今回訪問した「めんしろう」は富士丸(旧二郎赤羽店)の支店で助手をやっていた人が開いた店「勇花」の助手が開いた店。つまり、ラーメン二郎そのものからみたらひ孫の関係にあたる。もっとも、このめんしろうが二郎に対して「ひいおじいちゃん!」と呼びかけても、二郎側は「知らん。どこの子だ?」と返すことになるが。
「ガッツリラーメン」と勇ましい。
無料トッピングサービス、と称して店頭にカラーの写真入り看板有り。珍しい。
二郎というのは総じて一見さんに敷居が高く、無料トッピングの説明がないところも結構ある。
もともとトッピングという概念が二郎にはなかったのだが、学生さんが「もっと野菜を増やしてくれ」と三田本店の店主に「おねだり」した事から発生した文化がいわゆる「トッピングコール」だ。野菜!と叫べば何らかの量が増えるのは店主の好意。だから、説明がなくて当然、というわけだ。(もっとも、最近では無料トッピングである、と明示している二郎も増えた)
そういう歴史があるので、謎のトッピングコールがまかり通る。「ニンニク入れますか?」「ヤサイニンニク!」・・・知らない人が聞いたら、会話として成立していないので大変不思議だろう。しかし、上記の歴史があるから、このコールは成立するのだった。
豚入りラーメン ヤサイニンニク 950円
さすがに二郎からはひ孫の関係だけあって、二郎とは違う味わい。
ただ、富士丸系のクタクタに煮込んだ野菜(通称:「クタ野菜」)やスープの味付け方は富士丸の系譜を継いでいる。
【14軒目】ラーメン二郎桜台駅前店(東京都練馬区桜台) 2010年07月27日
西武池袋線桜台駅の改札から徒歩45秒ほどのところにある、「桜台駅前店」。千住大橋店が開店するまでは、「リアル駅前店舗」として驚嘆の声で迎えられていたお店。
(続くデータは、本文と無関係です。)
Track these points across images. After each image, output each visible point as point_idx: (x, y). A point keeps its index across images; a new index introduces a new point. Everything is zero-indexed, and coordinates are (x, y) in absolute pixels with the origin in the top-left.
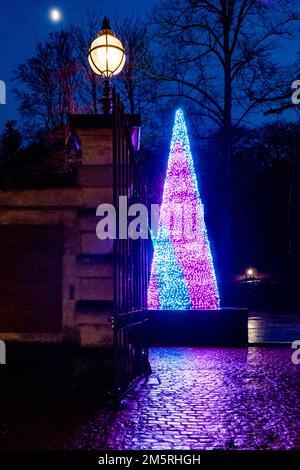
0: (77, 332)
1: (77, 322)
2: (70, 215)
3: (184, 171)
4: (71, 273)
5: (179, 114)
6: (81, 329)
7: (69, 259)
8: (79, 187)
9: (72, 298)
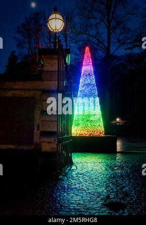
1: (40, 141)
3: (89, 74)
4: (38, 118)
5: (87, 49)
6: (42, 144)
7: (37, 113)
8: (42, 81)
9: (38, 130)
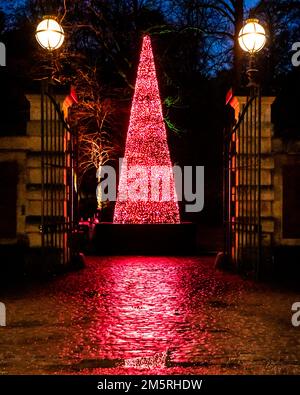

よく、二郎好きな人の間では「○○がホーム」という言い方をする。ラーメン二郎は複数店舗食べ歩くのが当然、といった人の場合、その複数店舗の中でも特にひいきにしている店を「ホーム」と呼ぶ。ちなみにおかでんの場合、「桜台がホーム」となる。
桜台がおかでんのホームなのは、家から比較的近いということと、23時半まで営業していること、そして味が好みだからだ。23時過ぎると、さすがの二郎といえども行列がなくなってくる。ゆったりと食べる事ができるという点ではありがたい。
大豚入り ヤサイニンニク 850円
遅い時間に行くと豚の在庫が品薄になっている事がある。そのような時は「大ラーメン」「小ラーメン」の取り扱いとなり、それ以外の「豚入り」「豚ダブル」は売り切れ表示になる。「今日は豚を噛みしめ噛みまくりたい」とわくわくしながら訪れると、空振りになることがあるので注意。これはこの店に限った話ではなく、あちこちの店でも同じ傾向がある。麺よりもスープよりも先に豚がなくなるラーメン屋。豚肉屋ではないのに、不思議な話だ。